In the copy you make, keep each entry exactly as it is and leave out all images.

-------- RECORDS FOR PROCESSING

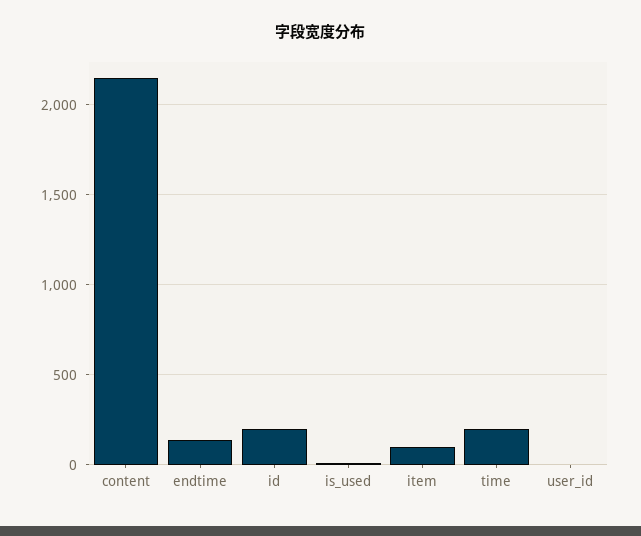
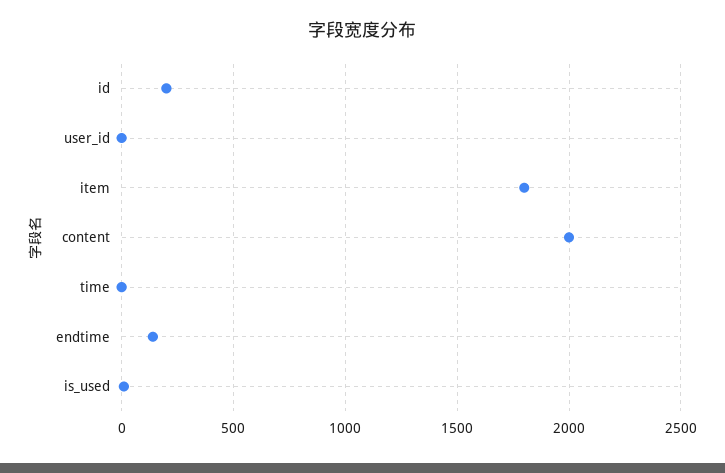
  {
-   "content": 2150,
+   "content": 2000,
    "endtime": 150,
    "id": 200,
    "is_used": 0,
-   "item": 100,
+   "item": 1800,
-   "time": 200,
+   "time": 0,
    "user_id": 0
  }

----------------

• [ANSWER TO THIS PROBLEM]:
  {
-   "content": 2150,
+   "content": 2000,
    "endtime": 150,
    "id": 200,
    "is_used": 0,
-   "item": 100,
+   "item": 1800,
-   "time": 200,
+   "time": 0,
    "user_id": 0
  }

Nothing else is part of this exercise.